Nonprofit Creates Texas Early Education Apprenticeship Program
Camp Fire First Texas | Image by Camp Fire First Texas

A North Texas apprenticeship program is offering childcare workers a way to earn early educator credentials and higher wages while seeking to bring quality teachers to the workforce.

Recently, 19 participants graduated from the Camp Fire First Texas Early Education Apprenticeship Program, which is the first of its kind in the state.

Many Texans are familiar with Camp Fire First Texas, a nonprofit founded in 1914 to offer programs for boys and girls that include everything from camping to school readiness.

The organization’s programs focus on the two periods of greatest brain development: early childhood and early adolescence.

However, the Early Education Apprenticeship Program (EEAP) is a pathway-building program for adults working in early childhood education.

It “combines on-the-job learning, professional development, and one-on-one mentoring and coaching,” according to the Camp Fire First Texas website.

The two-year course, which is registered with the U.S. Department of Labor, offers participants a chance to obtain various credentials, such as the childcare development associate certification necessary to advance in many early education programs.

LaCreisha Watson has been a part of the child education workforce for 20 years. Before learning about EEAP, she had no plans to further her education.

“It was just something that kind of fell in my lap,” said Watson. “I probably wouldn’t have been able to do it if not for a program like this.”

“Early on, we saw that there was a gap in teachers being able to make their way up and planned and coordinated alignment between education and workforce development,” said Lyn Lucas, who was one of the driving forces behind the development of the EEAP. “There were several roadblocks.”

Some of these roadblocks for potential educators were the lack of flexible programs, compensation, and transferable credits.

Barriers preventing early educators from gaining accreditation and further education have persisted for years, according to Mechell Green, who directs early childhood programs for the YMCA of Metropolitan Fort Worth.

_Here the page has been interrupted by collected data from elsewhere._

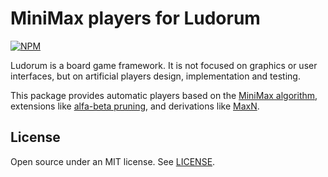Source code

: ﻿MiniMax players for Ludorum
===========================

[![NPM](https://nodei.co/npm/@ludorum/players-minimax.png?mini=true)](https://www.npmjs.com/package//@ludorum/players-minimax)

Ludorum is a board game framework. It is not focused on graphics or user interfaces, but on artificial players design, implementation and testing.

This package provides automatic players based on the [MiniMax algorithm](https://cs.stanford.edu/people/eroberts/courses/soco/projects/2003-04/intelligent-search/minimax.html), extensions like [alfa-beta pruning](https://cs.stanford.edu/people/eroberts/courses/soco/projects/2003-04/intelligent-search/alphabeta.html), and derivations like [MaxN](http://dl.acm.org/citation.cfm?id=2887795).

## License

Open source under an MIT license. See [LICENSE](LICENSE.md).

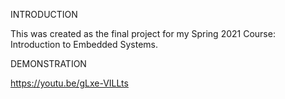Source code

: INTRODUCTION

This was created as the final project for my Spring 2021 Course: Introduction to Embedded Systems.

DEMONSTRATION

https://youtu.be/gLxe-VILLts
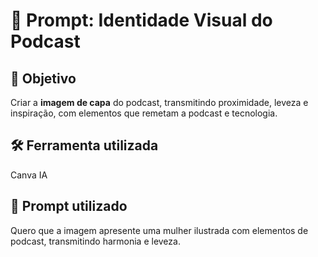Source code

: # 📝 Prompt: Identidade Visual do Podcast

## 🎯 Objetivo
Criar a **imagem de capa** do podcast, transmitindo proximidade, leveza e inspiração, com elementos que remetam a podcast e tecnologia.

## 🛠️ Ferramenta utilizada
Canva IA

## 💬 Prompt utilizado
Quero que a imagem apresente uma mulher ilustrada com elementos de podcast, transmitindo harmonia e leveza.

“People don’t have an extra $100 to get a CDA, much less to try to get an associate or a bachelor’s [degree],” said Green.

Participants in the EEAP earn stipends based on milestones, pay raises, and up to 33 college credit hours while working at a qualified EEAP host site.

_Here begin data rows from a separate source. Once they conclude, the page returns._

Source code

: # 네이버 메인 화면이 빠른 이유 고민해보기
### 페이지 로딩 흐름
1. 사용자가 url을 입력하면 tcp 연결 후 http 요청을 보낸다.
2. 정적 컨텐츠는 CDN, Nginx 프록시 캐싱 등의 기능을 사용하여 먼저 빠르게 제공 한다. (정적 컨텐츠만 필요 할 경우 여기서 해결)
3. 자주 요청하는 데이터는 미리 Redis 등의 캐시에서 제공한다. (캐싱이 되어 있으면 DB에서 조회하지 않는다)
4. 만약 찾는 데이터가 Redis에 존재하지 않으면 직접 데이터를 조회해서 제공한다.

Lucas said, “This program is available at no cost to the apprentices and values the experience they have and helps close the opportunity gap.”

June Robles, who graduated from the EEAP, was not planning to have a career in the early childcare sector, but once she became an assistant teacher at a Fort Worth child care facility and became an apprentice, she changed her mind.

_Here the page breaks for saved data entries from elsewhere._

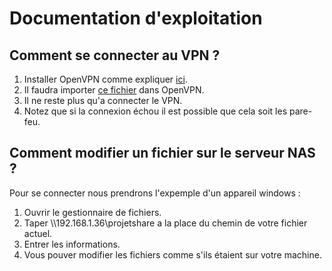 # Documentation d'exploitation

## Comment se connecter au VPN ?

1. Installer OpenVPN comme expliquer [ici](https://github.com/Agrorec/network_project/blob/master/doc_installation_vpn.md).
2. Il faudra importer [ce fichier](https://github.com/Agrorec/network_project/blob/master/projet.ovpn) dans OpenVPN.
3. Il ne reste plus qu'a connecter le VPN.
4. Notez que si la connexion échou il est possible que cela soit les pare-feu.

## Comment modifier un fichier sur le serveur NAS ?

Pour se connecter nous prendrons l'expemple d'un appareil windows :

1. Ouvrir le gestionnaire de fichiers.
2. Taper \\\\192.168.1.36\projetshare a la place du chemin de votre fichier actuel.
3. Entrer les informations.
4. Vous pouver modifier les fichiers comme s'ils étaient sur votre machine.
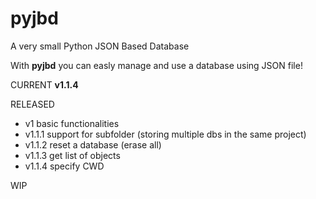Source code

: # pyjbd
A very small Python JSON Based Database

With **pyjbd** you can easly manage and use a database using JSON file!

CURRENT
<b>v1.1.4</b>

RELEASED
 - v1 basic functionalities
 - v1.1.1 support for subfolder (storing multiple dbs in the same project)
 - v1.1.2 reset a database (erase all)
 - v1.1.3 get list of objects
 - v1.1.4 specify CWD

WIP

“When I first started, I didn’t see myself going far with it,” Robles said. “Now that I’ve been doing it for a year, I don’t want to stop.”

Apprentices who complete the program become more financially stable, Lucas said, but there is more to it than that.

“This isn’t only an economical solution; it is an equity solution, it is a quality solution,” Lucas said. “And it is hopeful enough that the whole state of Texas is interested in figuring out how to expand this and scale it out.”

Watson noted that earning the credentials through the program shows parents and the world the value of her profession.

“It does show people that we’re not just glorified babysitters, just changing diapers,” said Watson. “We’re actually molding their kids because we get them from as young as six weeks on up to five years old. We set the foundation for what they’re going to do when they get in school.”